The Department of Energy’s Office of Environmental Management would, after helping prop up the Uranium Enrichment Decontamination and Decommissioning Fund again in fiscal 2024, effectively stay flat at $8.3 billion, according to White House budget request details released this week.
Defense Environmental Cleanup, the largest tranche of the nuclear cleanup budget, would be relatively flat at $7.07 billion, about on par with the prior year’s $7.03 billion.
Non-Defense Cleanup would be $352 million under President Joe Biden’s request, down from $362 million, in the fiscal year ending Sept. 30.
Thanks to a requested $427 million Environmental Management infusion, the Uranium Enrichment Decontamination and Decommissioning Fund would be $857 million under the Biden plan, down from the $879 million Congress approved for the fund for fiscal 2023.
The $879 million uranium cleanup figure in the current fiscal year was obtained after $586 million was shifted over from Environmental Management, according to White House fiscal 2024 budget request justification details released this week.
The top line for the cleanup office, responsible for remediating nuclear contamination at 15 Cold War and Manhattan Project sites, starts off at $8.7 billion, according to the budget justification document. But $427 million would be funneled into the fund for cleanup of uranium enrichment sites in Kentucky, Ohio and Tennessee. That’s a similar situation to fiscal 2023, when Environmental Management transferred $586 million of an initial $8.8 billion pie into the uranium cleanup fund.

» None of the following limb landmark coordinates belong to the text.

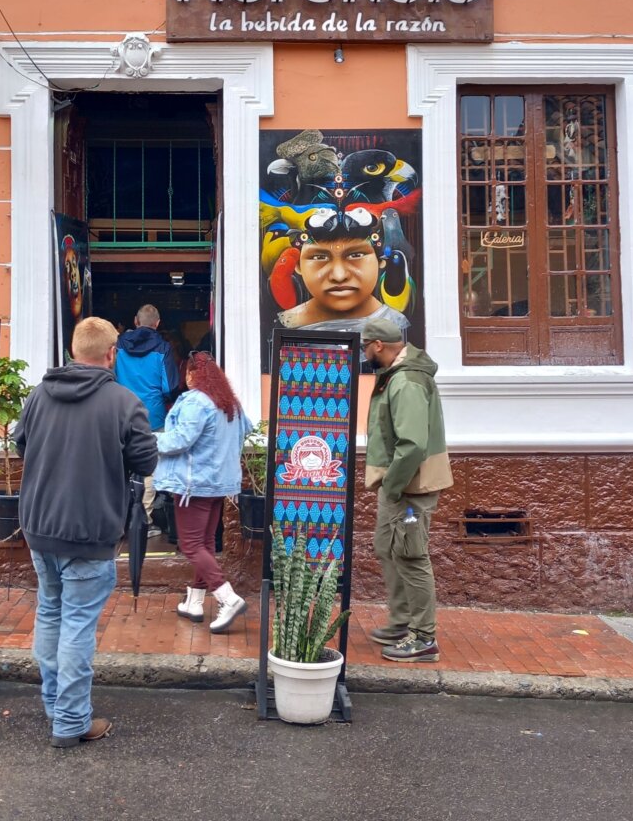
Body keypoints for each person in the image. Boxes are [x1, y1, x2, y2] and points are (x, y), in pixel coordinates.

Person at [15, 317, 157, 748]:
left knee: (51, 613)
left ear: (73, 349)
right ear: (112, 354)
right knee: (76, 623)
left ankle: (55, 708)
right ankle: (70, 722)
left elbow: (22, 444)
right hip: (91, 530)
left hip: (39, 526)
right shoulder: (123, 401)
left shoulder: (38, 395)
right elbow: (146, 461)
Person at [362, 318, 453, 663]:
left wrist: (394, 485)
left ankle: (424, 637)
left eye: (365, 346)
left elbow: (412, 444)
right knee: (386, 547)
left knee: (411, 556)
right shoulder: (397, 377)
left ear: (379, 346)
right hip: (399, 485)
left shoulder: (407, 381)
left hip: (410, 488)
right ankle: (402, 622)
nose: (364, 352)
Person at [154, 351, 252, 633]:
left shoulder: (196, 400)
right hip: (220, 483)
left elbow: (181, 440)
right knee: (206, 543)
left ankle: (227, 597)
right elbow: (245, 430)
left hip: (192, 483)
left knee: (191, 545)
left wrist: (148, 440)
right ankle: (194, 603)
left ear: (192, 374)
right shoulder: (229, 403)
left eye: (187, 373)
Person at [115, 304, 180, 537]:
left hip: (121, 412)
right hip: (152, 416)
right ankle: (144, 520)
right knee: (150, 468)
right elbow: (169, 386)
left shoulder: (119, 345)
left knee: (120, 464)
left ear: (135, 320)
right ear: (157, 323)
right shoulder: (163, 348)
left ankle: (119, 521)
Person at [277, 233, 408, 334]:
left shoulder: (397, 324)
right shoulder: (286, 323)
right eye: (319, 257)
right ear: (298, 266)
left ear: (380, 261)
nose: (339, 276)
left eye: (356, 255)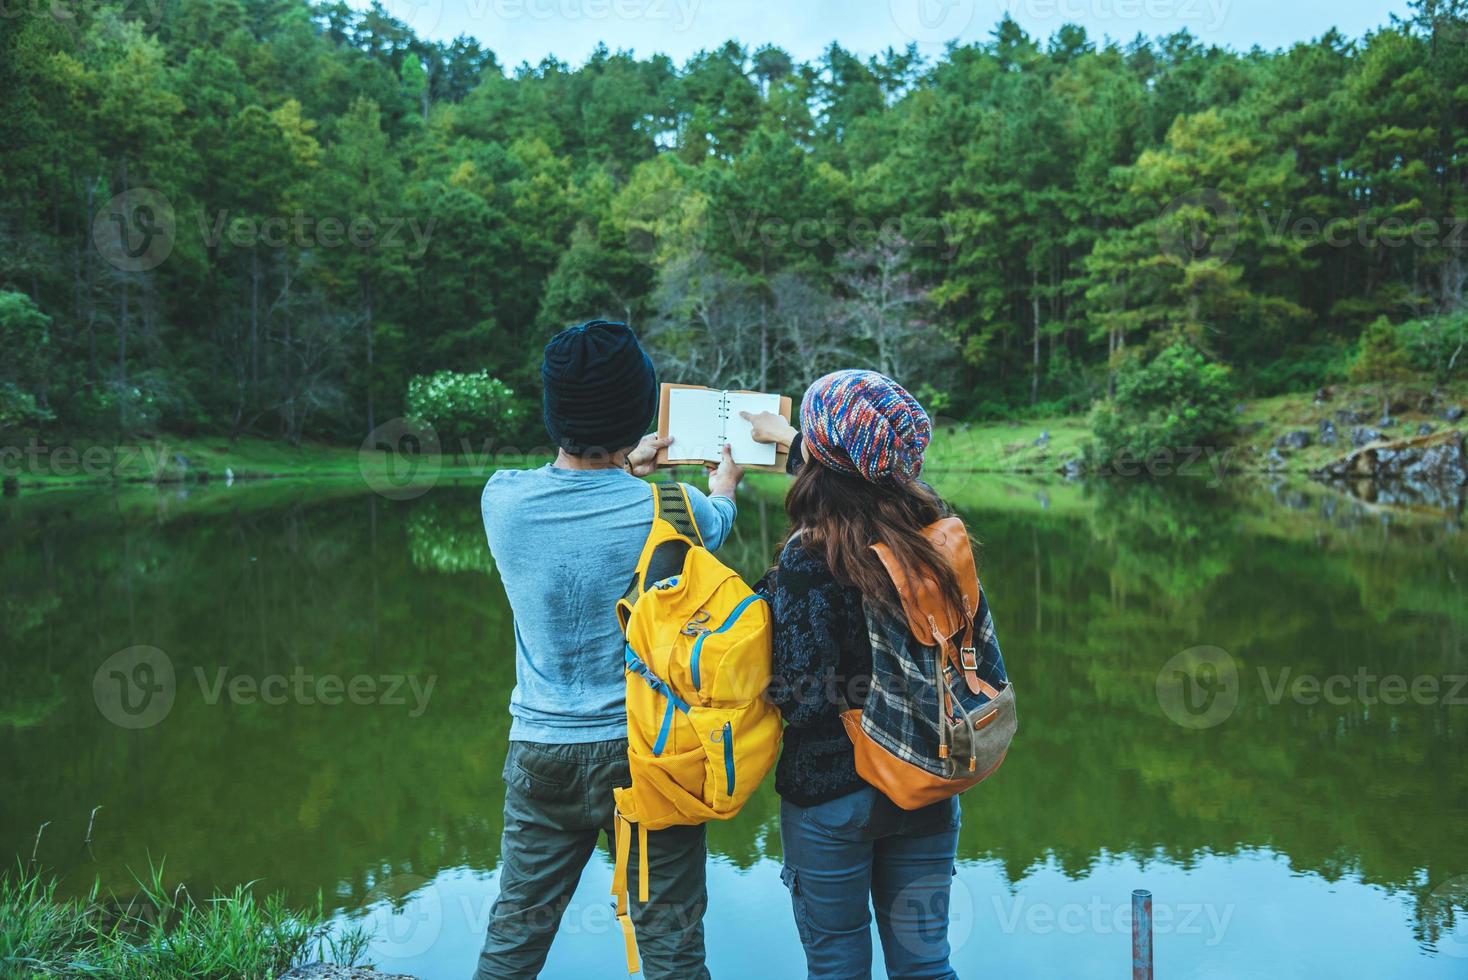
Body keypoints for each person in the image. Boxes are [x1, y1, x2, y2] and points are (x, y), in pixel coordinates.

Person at [475, 319, 744, 980]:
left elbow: (586, 495)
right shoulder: (673, 508)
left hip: (541, 752)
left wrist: (624, 464)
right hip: (649, 752)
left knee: (514, 936)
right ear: (639, 411)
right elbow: (718, 520)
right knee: (672, 944)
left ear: (553, 412)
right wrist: (727, 483)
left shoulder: (502, 501)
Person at [744, 370, 968, 980]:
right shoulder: (937, 540)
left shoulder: (808, 557)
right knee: (926, 967)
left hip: (833, 795)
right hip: (924, 778)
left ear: (820, 457)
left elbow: (796, 694)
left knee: (838, 967)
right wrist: (799, 441)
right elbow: (863, 480)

For several years now, first under the Donald Trump administration, DOE has turned to backup sources of funding for the account used to remediate old gaseous diffusion plants. The feds have tapped into Environmental Management dollars to help bolster declining balances at the uranium cleanup fund, which the Government Accountability Office reported in 2019 was running out of revenue.
Federal authorization to collect fees from electric utility companies for deposit into the Uranium Enrichment Decontamination and Decommissioning Fund expired in 2007, according to the Congressional Research Service. Congress in 2016 rejected a White House plan to impose new fees on the utilities.

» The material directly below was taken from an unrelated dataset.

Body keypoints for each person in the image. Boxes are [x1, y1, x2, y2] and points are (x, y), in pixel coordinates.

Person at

Elsewhere in the cleanup complex, the Hanford Site in Washington state, which has two operations offices, would be funded at about $3 billion in 2024, up from $2.7 billion appropriated by Congress for fiscal 2023.
The Savannah River Site in South Carolina would drop $72 million to $1.58 billion, down from $1.65 billion in fiscal 2023. Funding for the Waste Isolation Pilot Plant in New Mexico would rise to $464 million, up from $459 million under the DOE request.
The next stop for the budget request is the Republican-controlled House Appropriations Committee, which is virtually assured to make changes.